Noah Emmmerich, Norton in Pride and Glory

I don’t know when I started to realize that P&G was a few cuts above, but it was early on. It started with the combination of Declan Quinn‘s darting hand-held photography, the knockout editing by Lisa Zeno Chrugin and John Gilroy, and the acting…my God! We’re not talking just two or three standouts but several brave, refined, super-intimate performances.
Norton is as good here as he was in The 25th Hour, and by my standards that’s as good as it gets. Farrell has now hit three homers in a row playing tragic, troubled losers — in O’Connor’s film, Martin McDonagh‘s In Bruges and Woody Allen‘s Cassandra’s Dream. Emmerich is as good here as I’ve ever seen him.
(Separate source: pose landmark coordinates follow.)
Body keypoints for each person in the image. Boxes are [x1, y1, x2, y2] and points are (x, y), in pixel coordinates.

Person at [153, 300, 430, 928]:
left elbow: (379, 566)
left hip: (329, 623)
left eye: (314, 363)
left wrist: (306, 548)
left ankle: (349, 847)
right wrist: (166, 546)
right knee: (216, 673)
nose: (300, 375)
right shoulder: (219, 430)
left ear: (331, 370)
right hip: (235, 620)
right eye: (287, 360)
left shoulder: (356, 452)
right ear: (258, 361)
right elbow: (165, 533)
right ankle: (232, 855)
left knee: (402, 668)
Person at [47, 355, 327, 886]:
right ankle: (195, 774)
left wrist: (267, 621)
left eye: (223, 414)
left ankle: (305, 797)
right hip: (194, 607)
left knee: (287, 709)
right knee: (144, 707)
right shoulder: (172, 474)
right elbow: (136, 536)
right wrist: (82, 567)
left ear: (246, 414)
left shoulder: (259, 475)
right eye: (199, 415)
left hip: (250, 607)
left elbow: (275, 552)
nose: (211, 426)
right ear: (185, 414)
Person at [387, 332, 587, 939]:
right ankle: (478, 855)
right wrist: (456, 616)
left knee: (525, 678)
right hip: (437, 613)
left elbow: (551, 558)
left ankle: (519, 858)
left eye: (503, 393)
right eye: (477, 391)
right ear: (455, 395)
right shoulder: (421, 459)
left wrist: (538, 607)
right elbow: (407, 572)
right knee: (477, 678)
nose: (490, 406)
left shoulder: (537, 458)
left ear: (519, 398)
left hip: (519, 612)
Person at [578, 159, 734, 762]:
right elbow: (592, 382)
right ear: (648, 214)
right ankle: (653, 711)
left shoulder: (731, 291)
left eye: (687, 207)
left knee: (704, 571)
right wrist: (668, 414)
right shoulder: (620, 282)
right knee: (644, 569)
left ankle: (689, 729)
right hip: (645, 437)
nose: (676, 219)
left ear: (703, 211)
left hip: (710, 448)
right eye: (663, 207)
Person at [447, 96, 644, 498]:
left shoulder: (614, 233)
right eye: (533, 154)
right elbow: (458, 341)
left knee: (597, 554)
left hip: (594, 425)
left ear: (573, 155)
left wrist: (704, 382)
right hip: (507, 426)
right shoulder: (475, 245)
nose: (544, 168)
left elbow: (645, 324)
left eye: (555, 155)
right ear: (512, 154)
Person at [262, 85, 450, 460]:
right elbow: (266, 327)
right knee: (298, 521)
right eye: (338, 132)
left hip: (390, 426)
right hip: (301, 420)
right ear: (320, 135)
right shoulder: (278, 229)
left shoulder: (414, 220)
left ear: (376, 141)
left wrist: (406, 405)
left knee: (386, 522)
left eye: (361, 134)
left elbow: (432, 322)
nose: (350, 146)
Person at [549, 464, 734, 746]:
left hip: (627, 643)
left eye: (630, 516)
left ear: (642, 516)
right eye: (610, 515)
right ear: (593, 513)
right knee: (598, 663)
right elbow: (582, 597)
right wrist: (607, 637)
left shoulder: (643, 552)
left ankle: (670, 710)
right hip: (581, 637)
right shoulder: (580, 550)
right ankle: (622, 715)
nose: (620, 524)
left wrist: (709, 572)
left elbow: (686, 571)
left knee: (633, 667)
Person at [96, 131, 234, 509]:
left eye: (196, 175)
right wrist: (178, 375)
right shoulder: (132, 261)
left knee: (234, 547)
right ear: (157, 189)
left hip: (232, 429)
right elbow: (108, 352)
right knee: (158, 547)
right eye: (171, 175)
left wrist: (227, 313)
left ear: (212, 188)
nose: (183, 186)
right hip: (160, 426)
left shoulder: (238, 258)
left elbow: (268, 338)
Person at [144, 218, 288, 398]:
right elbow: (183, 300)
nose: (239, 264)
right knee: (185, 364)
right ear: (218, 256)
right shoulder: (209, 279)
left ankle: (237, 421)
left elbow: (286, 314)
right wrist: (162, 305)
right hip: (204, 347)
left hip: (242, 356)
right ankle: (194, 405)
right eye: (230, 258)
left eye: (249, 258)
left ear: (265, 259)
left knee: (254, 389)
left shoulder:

John Ortiz (who played Russell Crowe‘s corrupt detective partner in American Gangster) is also special, and so are Frank Grillo, Manny Perez, Jennifer Ehle (whose head is shaved in this thing — what’s that about?), Wayne Duvall, Ramon Rodriguez, Carmen Ejogo, Shea Wigham.
Some IMDB guy wrote a few months ago that Pride and Glory “is the kind of American movie you don’t see anymore, a throwback to the big themes and dramatic tone of the 1950s, when Elia Kazan was making movies like East of Eden and On the Waterfront and Arthur Miller was writing plays like Death of a Salesman and All My Sons.
“Family, honor, corruption, right and wrong, fathers and sons–these are the kinds of issues that director/co-writer Gavin O’Connor is taking on, and in doing so he’s made a timeless film. Sincere without being sentimental (much like Miracle, O’Connor’s last effort) and familiar and original at the same time, this is a muscular, old-school American film, with big themes splashed on a big canvas. In the Age of Irony, these are the kinds of movies you rarely see anymore.”